One of the key new elements of 5G is the high level of virtualization and programmability, making the network flexible and capable of quickly reacting to network disruptions. Relying only on the manual repair of physical equipment when undesired events happen is too slow. While repairing the equipment, we also require autonomous mechanisms that can instantaneously reoptimize the network to ensure the continuous operation of critical services.
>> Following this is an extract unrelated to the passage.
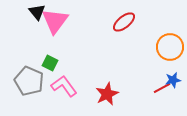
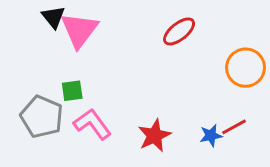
green square: (50, 63) -> (72, 91), turned -35
blue star: (173, 80) -> (211, 136), moved

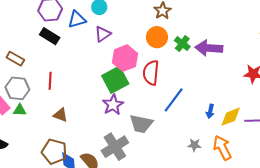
Such communication networks could facilitate remote surgical operations in places that were previously impossible to reach, allowing specialists to operate on patients instantaneously with perfect precision. They could provide the backbone communication network for fully autonomous cities and transportation, increasing efficiency and accelerating sustainable growth across sectors. In emergencies like natural disasters, we can leverage these networks to provide a communication network for all emergency services needed in the area.
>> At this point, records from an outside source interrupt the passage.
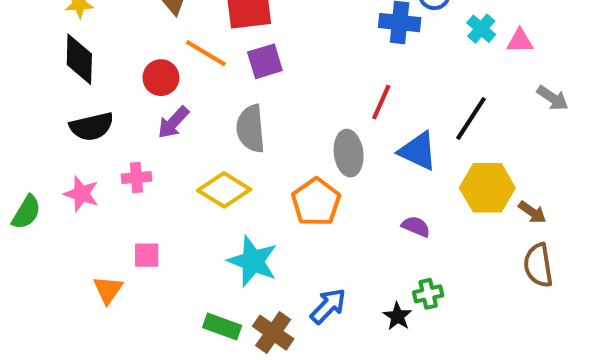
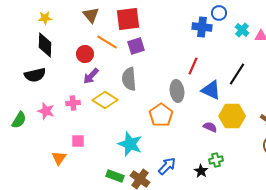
black semicircle: (92, 127) -> (35, 75), moved
yellow hexagon: (487, 188) -> (232, 116), moved
yellow diamond: (224, 190) -> (105, 100), moved

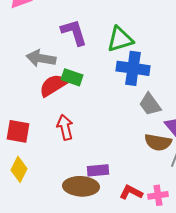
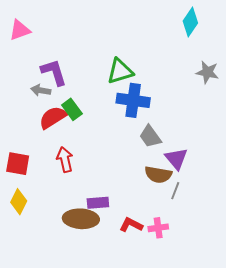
purple L-shape: (74, 32) -> (54, 72), moved
gray arrow: (41, 58) -> (41, 90), size x0.7
green rectangle: (72, 77) -> (72, 109), turned 35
Imagine a well-functioning 5G network in your city, serving your Netflix browsing and autonomous vehicles in the city center. Suddenly, extreme weather takes out 20 % of the 5G antennas and data centers connected to the network, making it unable to serve all needs in the city. In a traditional network, most physical components perform specific tasks, leaving little room for flexibility. In 5G and beyond, however, we can swiftly and dynamically allocate resources around the network with concepts such as Software Defined Networking (SDN), Network Function Virtualization (NFV), and network slicing. While waiting for physical elements to repair, we can use autonomous algorithms to temporarily "borrow" the resources used for Netflix browsing to ensure continuous communication between the autonomous vehicles still driving around the city center. In addition, we leverage the same concepts and instantly provide a communication network to the emergency services used to recover after the incident.

Even though Netflix-browsing and self-driving cars may feel like corny examples, they still illustrate some of the possibilities inherent in the technology. A super-fast communication network that can operate continuously, even in the face of undesired events, can enable opportunities with great value for our society. There are, however, several technological challenges we must tackle first. Achieving a high-speed network is one thing. Providing a guarantee that the network will not go down is an entirely different story, requiring research that Trond and other researchers at NORCICS are currently devoted to achieving.